According to the Director of International Tax at the tax directorate general John Liberty Hutagaol, there are currently 5,182 domestic financial institutions that have reported their customer information to the tax office. The tax authorities ready to exchange information come from 88 jurisdictions.

They include Australia, Netherlands, Bermuda, British Virgin Islands, Cayman Islands, Hong Kong, UK, Japan, Luxembourg, Panama, China, and Singapore. As soon as AEoI is implemented at the end of September, the tax directorate general has access to information on the assets of Indonesian taxpayers in those 88 jurisdictions.

The first target is taxpayers (WP) who did not report their assets in the annual tax return form (SPT) and did not participate in the tax amnesty program. The second is those who participated in the tax amnesty program but did not report their assets correctly.

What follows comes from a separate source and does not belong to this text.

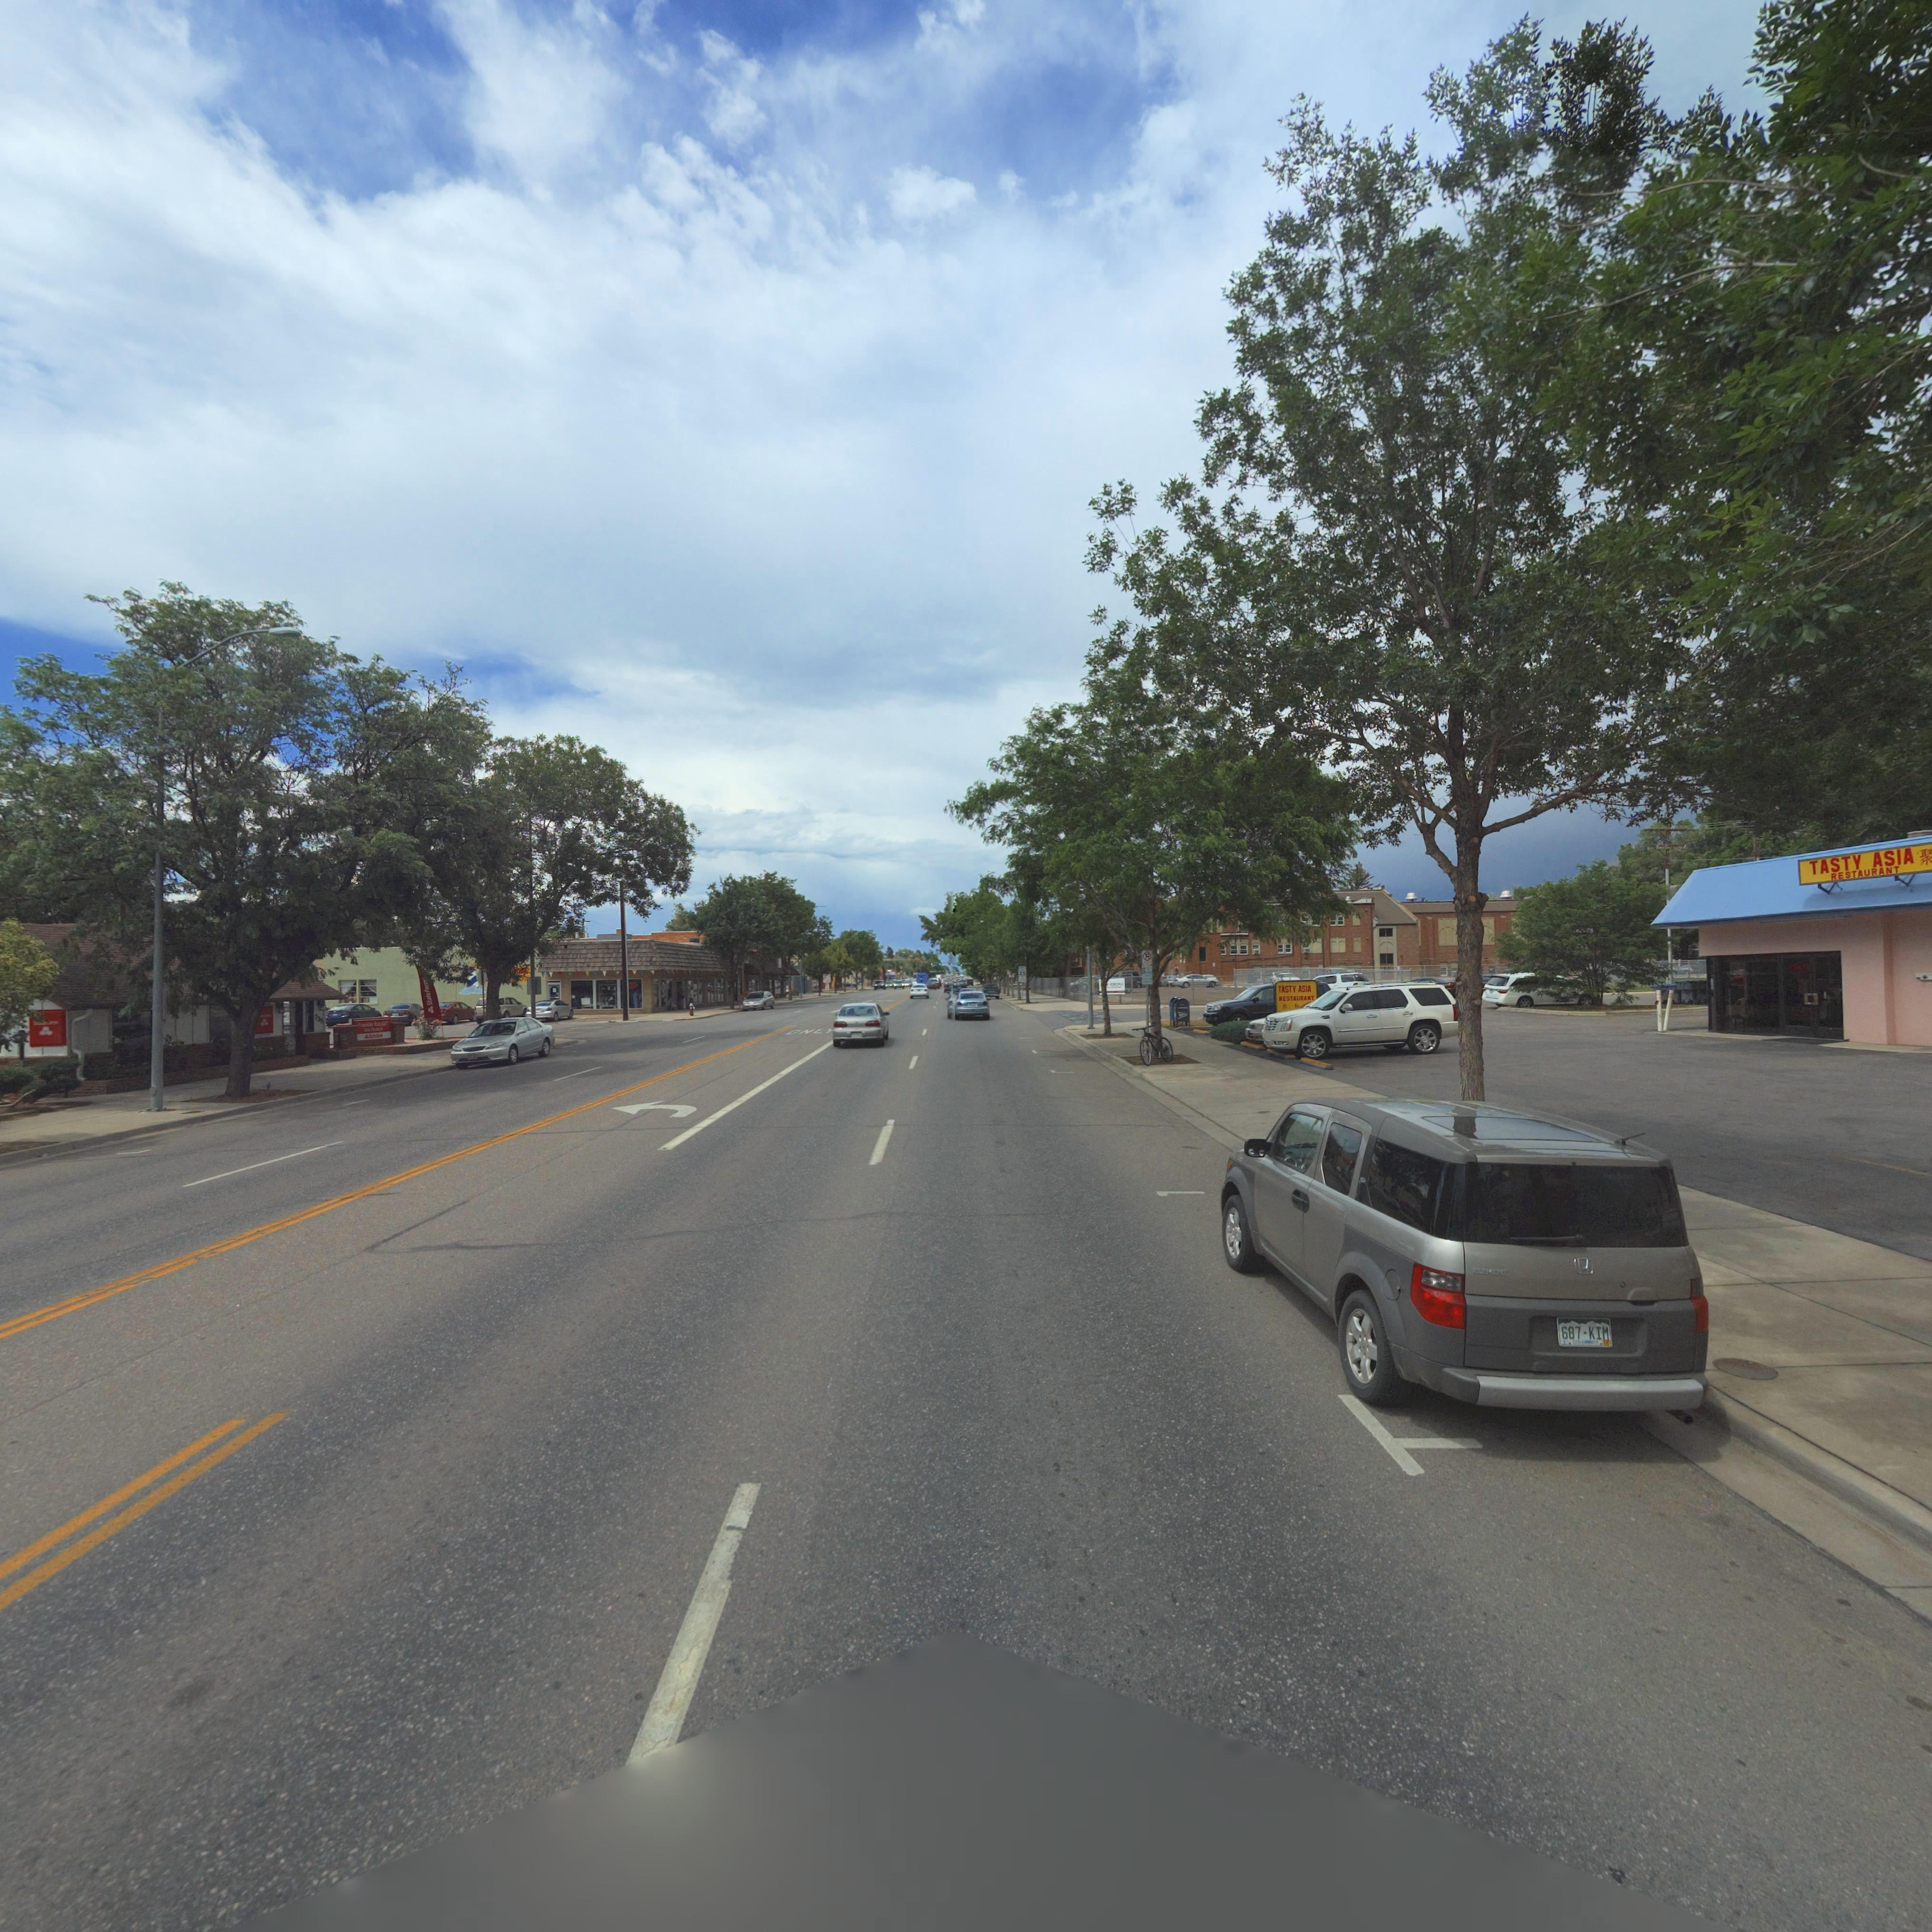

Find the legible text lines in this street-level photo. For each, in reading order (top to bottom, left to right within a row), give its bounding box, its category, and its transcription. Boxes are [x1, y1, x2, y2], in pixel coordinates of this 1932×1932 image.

Those who have abundant assets but did not report them in the SPT and did not participate in the tax amnesty program are the first targets because the amount is thought to be quite large. This is because the tax amnesty program was expected to attract 2 million taxpayers, but in reality there were only 973,426 participants.

Taxpayers who participated in the program but did not report their assets correctly have long been suspected by the tax directorate general. This is because the declaration of domestic assets – Rp 3,660 trillion – dominated the total asset declaration of tax amnesty participants – Rp 4,884 trillion. Meanwhile, the declaration of assets originating from abroad was only Rp 1,224 trillion.

According to the Ministry of Finance’s study, the amount of assets belonging to super rich taxpayers (high net worth individuals/HNWI) in foreign countries is US$ 250 billion, or Rp 3,500 trillion if it is multiplied by an exchange rate of Rp 14,000 per USD. When compared with smaller domestic asset declarations, it means the taxpayers who participated in the tax amnesty probably have not reported all of their assets overseas.

About 75 percent of the overseas assets are allegedly placed in Singapore, meaning there are assets of domestic taxpayers worth approximately Rp 2,625 trillion there. Although the largest compared to other countries, the declaration of assets from Singapore in the tax amnesty was only Rp 766.05 trillion. This means taxpayers who participated in the program probably have not reported all of their assets in Singapore.

The tax amnesty ended on 31 March 2017. After the end of the program in accordance with existing rules, the tax directorate general has the right to examine the compliance of taxpayers who participated in the program but did not report their assets correctly. The tax office also has the right to examine taxpayers who are suspected of possessing assets that have not been reported and did not participate in the tax amnesty.